Sorry to keep on with the questions but- do hospitals have a patient's full medical history? Mum's is long and convoluted (quadruple heart bypass, suspected Parkinson's , only has one kidney, amongst other things). She's something of a regular at her doctor's surgery.

Assuming she hasn't moved areas then yes they will do @Shodan

Ok good, @TheCanyon

Thanks again everyone, for your help. I really appreciate it.

About eating and drinking.

Does she already have a PEG inserted (stomach tube)? Anyone can be trained to use one, family or carers, it doesn't have to be a nurse. Or does she have an NG tube in her nose at the moment?

I'm struck by what you said about her never wanting to be in this situation. The consultant will be making decisions in her best interests. Do make sure you communicate her past views on what good quality of life looked like. Would she want artificial feeding, or would she rather just have whatever she can manage by mouth or East she prefers by mouth even if she coughs, even it gives her chest infections which could shorten her life? What is her realistic length of life left - ask the consultant to talk about the evidence on that?

@PermanentTemporary She had an NG tube for 4 weeks, then a PEG for a couple of days I think, but has been eating small amounts of soft foods (teaspoonsful, things like yoghurt/mashed food) for about a week or so now.

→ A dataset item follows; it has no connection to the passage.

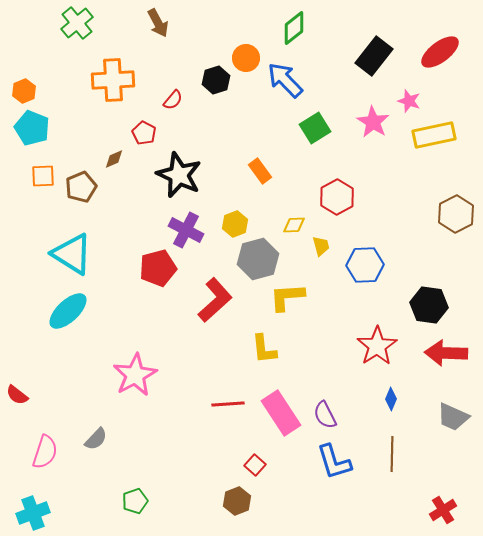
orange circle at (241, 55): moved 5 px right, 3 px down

Sister and I have told the doctors about this being Mum's worst nightmare, and they did ask us as a family to consider giving them permission to not treat any further major infections but give pain management only, and she has a DNAR on her file, but they haven't said anything more since Mum started eating a bit. They haven't given us any indication of life expectancy either.

I couldn't say for certain about Mum's preferences about feeding, as we never discussed it directly- all I can go on is what she did say, many times- that she feared this exact situation more than anything.

One of the biggest difficulties of course is actually being able to speak to a doctor- our visiting times are severely limited, their hours don't always coincide, and naturally they're rushed off their feet as it is, so we haven't been able to speak to them much,

Of course.

I would write to them. Just by post, or ring and ask for the stroke consultant's secretary and get an email address that way.

Write exactly what you've said here. Anything you can remember about things your mum said about this situation. Ask them to consider just giving her things she likes to drink (not if really uncomfortable though) and no further antibiotics or intrusive observations.

I work in this field every day - do message me if you'd like but you probably have enough to think about!

I should say as well that my dad had a stroke last year and died after 5 weeks and I fought for him not to be (in my view) overtreated. It was an extremely hard thing to do and I doubted myself a lot but I have no regrets now.